Police won’t provide an escort or block off streets.
“They (organizers) know what the laws are, and they’ve demonstrated that,” said South Bend Police Capt. Robert Hammer, who notes that similar processions have been held in other parts of the country. “As long as they follow the laws, they have just as much right to be out there.”
The cyclists and motorists in the procession will have to negotiate some tense and tricky spots. Hammer said this give-and-take exercise will be no different than any other day, except that there will be a lot more riders.
On Indiana 23, which is a four-laner, the procession will stick to the right lane. There will be cars and motorcycles at the front and back of the procession, Joshi said. Groups of bicyclists will ride two abreast, interspersed with cars in front and back of them, he said. Where there’s room, bicyclists will ride beside the cars.
After Indiana 23 crosses Edison Road, the cyclists will have to make their way to the left lane so that they can turn left onto Twyckenham Drive.
From there on, the cyclists will ride single-file in the bike lanes that take them into downtown, and motorists will ride beside them.
All parts of the procession will stop at stop signs and stop lights, Joshi said.
He said they deliberately chose a weekday evening when the after-work car traffic is busy, feeling that people should be able to walk or bike “any time of the day.” It also would allow more people to partake.
Many cyclists, including LaMont, say they normally avoid riding bikes on Indiana 23. Ripe with fast traffic, it has wide lanes but no shoulder, except for a sidewalk up on a curb. But LaMont said that “the only reason” it was chosen for this event was because it was the site of Carey’s accident.
“The question now is how do we minimize the accidents,” Joshi said, noting that the area has several bike-interest groups who will join the procession. “It’s only going to happen if we work together as a community. … We are not blaming anybody. Accidents happen.”
LaMont said safety will follow if every user of the roads and roadsides — from cyclists to joggers to motorists — respect each other. She urges all of them to dial down attitudes like, “I belong to be here and you don’t.”

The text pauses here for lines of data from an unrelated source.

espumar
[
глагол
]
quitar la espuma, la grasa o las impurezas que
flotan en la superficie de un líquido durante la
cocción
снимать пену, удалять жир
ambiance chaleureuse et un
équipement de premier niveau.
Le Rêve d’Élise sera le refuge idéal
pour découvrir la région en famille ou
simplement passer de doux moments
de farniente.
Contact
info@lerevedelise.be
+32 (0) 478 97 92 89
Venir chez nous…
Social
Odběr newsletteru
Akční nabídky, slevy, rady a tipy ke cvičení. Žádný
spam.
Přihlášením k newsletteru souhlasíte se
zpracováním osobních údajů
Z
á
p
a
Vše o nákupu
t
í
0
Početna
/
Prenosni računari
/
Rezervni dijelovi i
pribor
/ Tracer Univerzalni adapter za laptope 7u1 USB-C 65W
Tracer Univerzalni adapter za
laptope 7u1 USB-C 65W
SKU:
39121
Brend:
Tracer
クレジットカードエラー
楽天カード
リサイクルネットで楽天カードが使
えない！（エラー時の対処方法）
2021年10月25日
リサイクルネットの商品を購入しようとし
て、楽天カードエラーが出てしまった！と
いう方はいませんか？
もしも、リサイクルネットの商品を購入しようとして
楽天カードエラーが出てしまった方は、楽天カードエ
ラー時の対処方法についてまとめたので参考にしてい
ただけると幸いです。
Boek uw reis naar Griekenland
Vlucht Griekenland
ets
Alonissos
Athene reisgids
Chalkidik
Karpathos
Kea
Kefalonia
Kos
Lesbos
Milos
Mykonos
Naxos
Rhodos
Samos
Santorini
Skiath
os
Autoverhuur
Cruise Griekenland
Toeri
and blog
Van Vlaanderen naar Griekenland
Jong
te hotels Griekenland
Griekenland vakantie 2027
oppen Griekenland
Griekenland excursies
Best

“Put yourself in the other person’s shoes,” she said.
“We know that we’re not going to change everyone’s mind with one procession, but people will look at this and say, ‘Oh, there’s people in wheelchairs,’” she said.
LaMont recalls an accident four years ago in which a man in a wheelchair was killed when a pickup truck hit him as he crossed LaSalle Avenue at Hill Street. The man in the wheelchair, Keith Coros, had the go-ahead from a walk signal, and the truck’s driver was turning right with a green light, The Tribune had reported.
“By coming out in numbers we want people to see the majority of the community does believe in sharing the road,” LaMont said.